▸ Your assignment
Print all of the entries exactly, minus the pictures.

▸ Stored dataset items
--- START ---

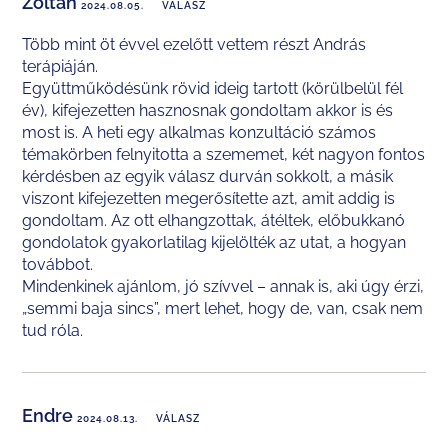
Zoltán
2024.08.05.
VÁLASZ
Több mint öt évvel ezelőtt vettem részt András
terápiáján.
Együttműködésünk rövid ideig tartott (körülbelül fél
év), kifejezetten hasznosnak gondoltam akkor is és
most is. A heti egy alkalmas konzultáció számos
témakörben felnyitotta a szememet, két nagyon fontos
kérdésben az egyik válasz durván sokkolt, a másik
viszont kifejezetten megerősítette azt, amit addig is
gondoltam. Az ott elhangzottak, átéltek, előbukkanó
gondolatok gyakorlatilag kijelölték az utat, a hogyan
továbbot.
Mindenkinek ajánlom, jó szívvel – annak is, aki úgy érzi,
„semmi baja sincs”, mert lehet, hogy de, van, csak nem
tud róla.
Endre
2024.08.13.
VÁLASZ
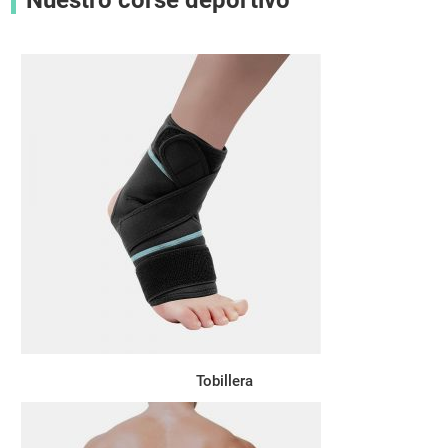
Tobillera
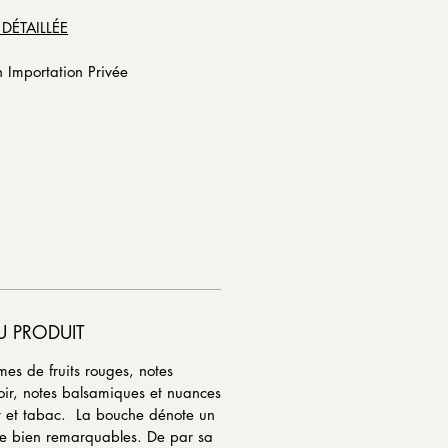
 DÉTAILLÉE
n Importation Privée
U PRODUIT
es de fruits rouges, notes
oir, notes balsamiques et nuances
at et tabac.
La bouche dénote un
ure bien remarquables. De par sa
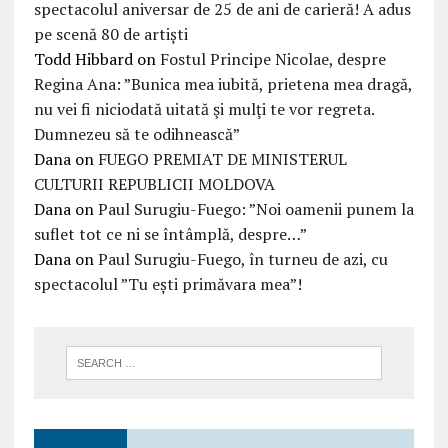
spectacolul aniversar de 25 de ani de carieră! A adus
pe scenă 80 de artiști
Todd Hibbard
on
Fostul Principe Nicolae, despre
Regina Ana: ”Bunica mea iubită, prietena mea dragă,
nu vei fi niciodată uitată şi mulţi te vor regreta.
Dumnezeu să te odihnească”
Dana
on
FUEGO PREMIAT DE MINISTERUL
CULTURII REPUBLICII MOLDOVA
Dana
on
Paul Surugiu-Fuego: ”Noi oamenii punem la
suflet tot ce ni se întâmplă, despre…”
Dana
on
Paul Surugiu-Fuego, în turneu de azi, cu
spectacolul ”Tu ești primăvara mea”!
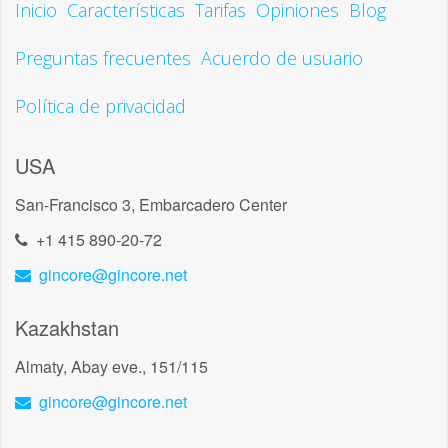
Inicio
Características
Tarifas
Opiniones
Blog
Preguntas frecuentes
Acuerdo de usuario
Política de privacidad
USA
San-Francisco 3, Embarcadero Center
+1 415 890-20-72
gincore@gincore.net
Kazakhstan
Almaty, Abay eve., 151/115
gincore@gincore.net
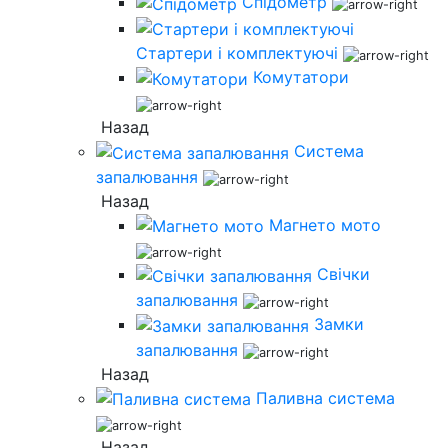
Спідометр
Стартери і комплектуючі
Комутатори
Назад
Система
запалювання
Назад
Магнето мото
Свічки
запалювання
Замки
запалювання
Назад
Паливна система
Назад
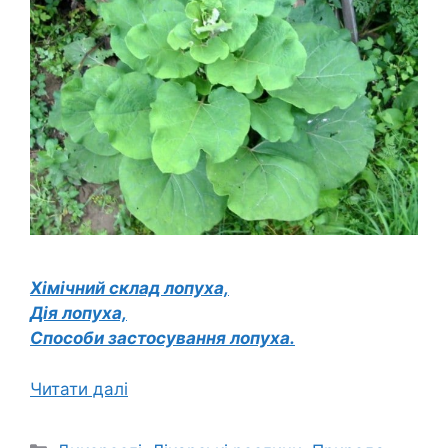
Хімічний склад лопуха,
Дія лопуха,
Способи застосування лопуха.
Читати далі
Категорії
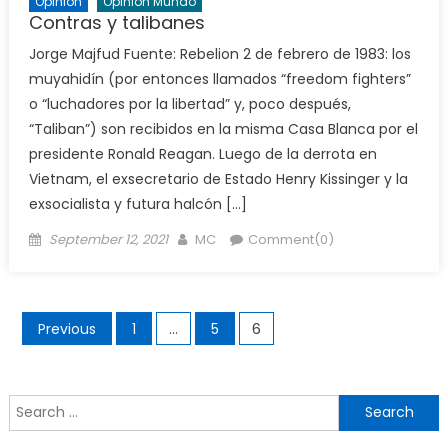
Opinión
Opinión Mundo
Contras y talibanes
Jorge Majfud Fuente: Rebelion 2 de febrero de 1983: los
muyahidín (por entonces llamados “freedom fighters”
o “luchadores por la libertad” y, poco después,
“Taliban”) son recibidos en la misma Casa Blanca por el
presidente Ronald Reagan. Luego de la derrota en
Vietnam, el exsecretario de Estado Henry Kissinger y la
exsocialista y futura halcón […]
Posted
Author
September 12, 2021
MC
Comment(0)
on
Posts
Previous
1
…
5
6
navigation
Search
for:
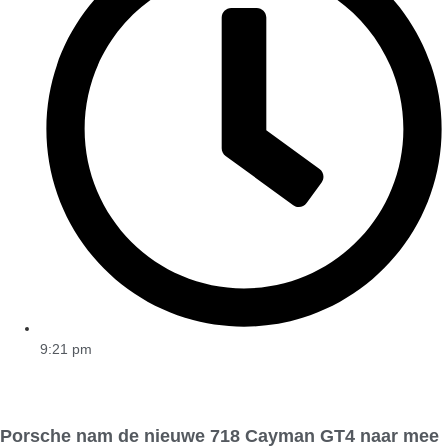
9:21 pm
Porsche nam de nieuwe 718 Cayman GT4 naar mee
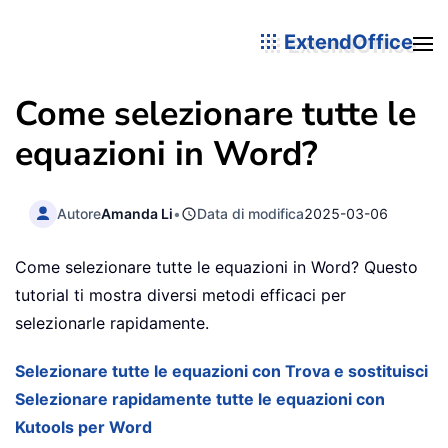
ExtendOffice
Come selezionare tutte le
equazioni in Word?
Autore
Amanda Li
•
Data di modifica
2025-03-06
Come selezionare tutte le equazioni in Word? Questo
tutorial ti mostra diversi metodi efficaci per
selezionarle rapidamente.
Selezionare tutte le equazioni con Trova e sostituisci
Selezionare rapidamente tutte le equazioni con
Kutools per Word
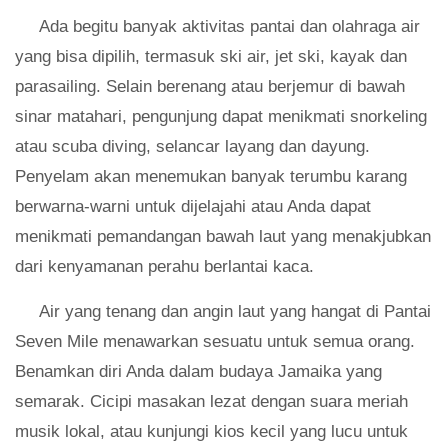
Ada begitu banyak aktivitas pantai dan olahraga air
yang bisa dipilih, termasuk ski air, jet ski, kayak dan
parasailing. Selain berenang atau berjemur di bawah
sinar matahari, pengunjung dapat menikmati snorkeling
atau scuba diving, selancar layang dan dayung.
Penyelam akan menemukan banyak terumbu karang
berwarna-warni untuk dijelajahi atau Anda dapat
menikmati pemandangan bawah laut yang menakjubkan
dari kenyamanan perahu berlantai kaca.
Air yang tenang dan angin laut yang hangat di Pantai
Seven Mile menawarkan sesuatu untuk semua orang.
Benamkan diri Anda dalam budaya Jamaika yang
semarak. Cicipi masakan lezat dengan suara meriah
musik lokal, atau kunjungi kios kecil yang lucu untuk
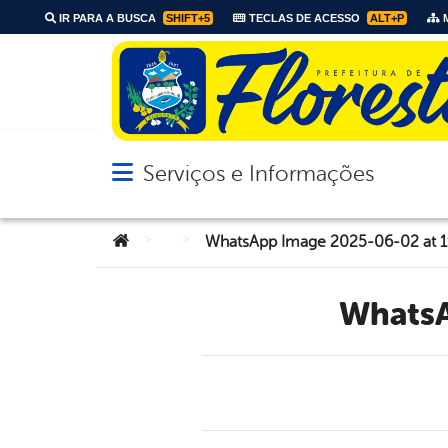
IR PARA A BUSCA
SHIFT+5
TECLAS DE ACESSO
ALT+P
M
Serviços e Informações
Abrir menu principal de navegação
Você está aqui:
>
>
WhatsApp Image 2025-06-02 at 19
Whats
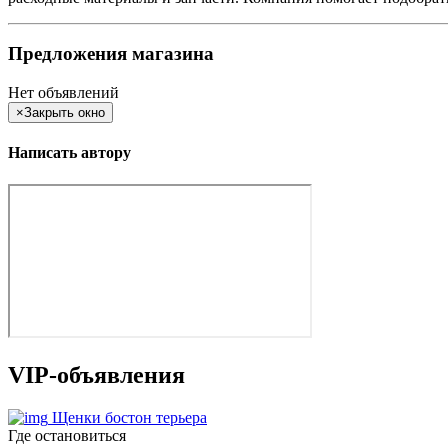
Предложения магазина
Нет объявлений
×
Закрыть окно
Написать автору
VIP-объявления
Щенки бостон терьера
Где остановиться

--- END ---

▸ Answer below
Zoltán
2024.08.05.
VÁLASZ
Több mint öt évvel ezelőtt vettem részt András
terápiáján.
Együttműködésünk rövid ideig tartott (körülbelül fél
év), kifejezetten hasznosnak gondoltam akkor is és
most is. A heti egy alkalmas konzultáció számos
témakörben felnyitotta a szememet, két nagyon fontos
kérdésben az egyik válasz durván sokkolt, a másik
viszont kifejezetten megerősítette azt, amit addig is
gondoltam. Az ott elhangzottak, átéltek, előbukkanó
gondolatok gyakorlatilag kijelölték az utat, a hogyan
továbbot.
Mindenkinek ajánlom, jó szívvel – annak is, aki úgy érzi,
„semmi baja sincs”, mert lehet, hogy de, van, csak nem
tud róla.
Endre
2024.08.13.
VÁLASZ
Tobillera
 DÉTAILLÉE
n Importation Privée
U PRODUIT
es de fruits rouges, notes
oir, notes balsamiques et nuances
at et tabac.
La bouche dénote un
ure bien remarquables. De par sa
spectacolul aniversar de 25 de ani de carieră! A adus
pe scenă 80 de artiști
Todd Hibbard
on
Fostul Principe Nicolae, despre
Regina Ana: ”Bunica mea iubită, prietena mea dragă,
nu vei fi niciodată uitată şi mulţi te vor regreta.
Dumnezeu să te odihnească”
Dana
on
FUEGO PREMIAT DE MINISTERUL
CULTURII REPUBLICII MOLDOVA
Dana
on
Paul Surugiu-Fuego: ”Noi oamenii punem la
suflet tot ce ni se întâmplă, despre…”
Dana
on
Paul Surugiu-Fuego, în turneu de azi, cu
spectacolul ”Tu ești primăvara mea”!
Inicio
Características
Tarifas
Opiniones
Blog
Preguntas frecuentes
Acuerdo de usuario
Política de privacidad
USA
San-Francisco 3, Embarcadero Center
+1 415 890-20-72
gincore@gincore.net
Kazakhstan
Almaty, Abay eve., 151/115
gincore@gincore.net
Спідометр
Стартери і комплектуючі
Комутатори
Назад
Система
запалювання
Назад
Магнето мото
Свічки
запалювання
Замки
запалювання
Назад
Паливна система
Назад
Хімічний склад лопуха,
Дія лопуха,
Способи застосування лопуха.
Читати далі
Категорії
Opinión
Opinión Mundo
Contras y talibanes
Jorge Majfud Fuente: Rebelion 2 de febrero de 1983: los
muyahidín (por entonces llamados “freedom fighters”
o “luchadores por la libertad” y, poco después,
“Taliban”) son recibidos en la misma Casa Blanca por el
presidente Ronald Reagan. Luego de la derrota en
Vietnam, el exsecretario de Estado Henry Kissinger y la
exsocialista y futura halcón […]
Posted
Author
September 12, 2021
MC
Comment(0)
on
Posts
Previous
1
…
5
6
navigation
Search
for:
9:21 pm
Porsche nam de nieuwe 718 Cayman GT4 naar mee
ExtendOffice
Come selezionare tutte le
equazioni in Word?
Autore
Amanda Li
•
Data di modifica
2025-03-06
Come selezionare tutte le equazioni in Word? Questo
tutorial ti mostra diversi metodi efficaci per
selezionarle rapidamente.
Selezionare tutte le equazioni con Trova e sostituisci
Selezionare rapidamente tutte le equazioni con
Kutools per Word
Ada begitu banyak aktivitas pantai dan olahraga air
yang bisa dipilih, termasuk ski air, jet ski, kayak dan
parasailing. Selain berenang atau berjemur di bawah
sinar matahari, pengunjung dapat menikmati snorkeling
atau scuba diving, selancar layang dan dayung.
Penyelam akan menemukan banyak terumbu karang
berwarna-warni untuk dijelajahi atau Anda dapat
menikmati pemandangan bawah laut yang menakjubkan
dari kenyamanan perahu berlantai kaca.
Air yang tenang dan angin laut yang hangat di Pantai
Seven Mile menawarkan sesuatu untuk semua orang.
Benamkan diri Anda dalam budaya Jamaika yang
semarak. Cicipi masakan lezat dengan suara meriah
musik lokal, atau kunjungi kios kecil yang lucu untuk
IR PARA A BUSCA
SHIFT+5
TECLAS DE ACESSO
ALT+P
M
Serviços e Informações
Abrir menu principal de navegação
Você está aqui:
>
>
WhatsApp Image 2025-06-02 at 19
Whats
Предложения магазина
Нет объявлений
×
Закрыть окно
Написать автору
VIP-объявления
Щенки бостон терьера
Где остановиться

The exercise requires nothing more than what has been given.